|Title||The BayREN Integrated Commercial Retrofits (BRICR) Project: An Introduction and Preliminary Results|
|Publication Type||Conference Proceedings|
|Year of Publication||2018|
|Authors||Barry Hooper, Tianzhen Hong, Danie Macumber, Sang Hoon Lee, Yixing Chen, Nicholas Long, Edwin Lee, Imma Regina Del Cruz, Mary Ann Piette, Jennifer Berg|
|Conference Name||2018 Summer Study on Energy Efficiency in Buildings|
BayREN Integrated Commercial Retrofits (BRICR) is a DOE-funded project which aims to enhance the capacity of energy efficiency programs to recruit participants, develop retrofits, and measure outcomes in small and medium-sized commercial buildings, a sector notoriously hard to reach and expensive to serve, that accounts for ⅔ of US commercial floor space. To address these barriers, BRICR leverages existing incentives, financing, data, and open source software to facilitate two paths for comprehensive improvements: a deep energy retrofit, or serial upgrades integrated into capital improvement and maintenance cycles.
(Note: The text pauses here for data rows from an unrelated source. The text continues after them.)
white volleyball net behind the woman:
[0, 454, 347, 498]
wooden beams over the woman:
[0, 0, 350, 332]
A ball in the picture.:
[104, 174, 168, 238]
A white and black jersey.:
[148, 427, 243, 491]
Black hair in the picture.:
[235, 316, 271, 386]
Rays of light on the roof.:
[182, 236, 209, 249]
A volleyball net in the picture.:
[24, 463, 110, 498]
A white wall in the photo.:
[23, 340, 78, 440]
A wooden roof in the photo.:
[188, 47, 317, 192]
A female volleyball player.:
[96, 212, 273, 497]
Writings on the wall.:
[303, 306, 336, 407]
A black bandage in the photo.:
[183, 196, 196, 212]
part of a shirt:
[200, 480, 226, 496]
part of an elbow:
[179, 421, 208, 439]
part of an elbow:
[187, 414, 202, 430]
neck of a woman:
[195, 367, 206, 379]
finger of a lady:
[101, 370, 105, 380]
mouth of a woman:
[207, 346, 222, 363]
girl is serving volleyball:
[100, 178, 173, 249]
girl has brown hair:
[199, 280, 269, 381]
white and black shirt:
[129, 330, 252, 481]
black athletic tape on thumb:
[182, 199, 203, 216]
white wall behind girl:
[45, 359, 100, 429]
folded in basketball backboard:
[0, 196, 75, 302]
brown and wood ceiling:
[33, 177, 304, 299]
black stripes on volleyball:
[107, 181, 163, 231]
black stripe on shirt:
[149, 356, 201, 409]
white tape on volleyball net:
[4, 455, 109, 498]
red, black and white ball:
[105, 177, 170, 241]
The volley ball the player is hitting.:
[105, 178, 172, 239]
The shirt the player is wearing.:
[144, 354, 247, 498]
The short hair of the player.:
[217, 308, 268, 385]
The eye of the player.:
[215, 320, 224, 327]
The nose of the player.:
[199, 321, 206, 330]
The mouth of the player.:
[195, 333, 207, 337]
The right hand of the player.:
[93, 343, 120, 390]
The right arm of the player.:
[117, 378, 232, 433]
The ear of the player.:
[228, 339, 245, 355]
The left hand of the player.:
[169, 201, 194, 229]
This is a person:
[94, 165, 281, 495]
BRICR is developing an integrated workflow for iterative energy modeling of commercial buildings for city energy program managers and auditors - starting with mass building-scale simulation based on public records and proceeding through audit, retrofit, and measurement and verification stages. BRICR builds on existing tools including LBNL’s CBES, NREL’s OpenStudio, PNNL’s Audit Template, and DOE’s BuildingSync and SEED PlatformTM. At each stage, BRICR uses available information to inform simulations (starting with public records but iteratively augmented with observations from energy program staff) to improve the quality of the models that inform decision making. This paper presents initial results from energy models of 1699 office and retail buildings in San Francisco. Building stock data from public records were translated to create a BuildingSync file for each building which was stored in SEED. Each BuildingSync file was then translated to multiple OpenStudio Workflow files for EnergyPlus simulation to estimate energy savings of energy conservation measures (ECM). Energy savings predictions for each ECM were written back to an updated BuildingSync file for each building and re-uploaded to SEED. The distribution of baseline energy simulations was calibrated against the publicly disclosed distribution of energy benchmarking data to increase confidence in results.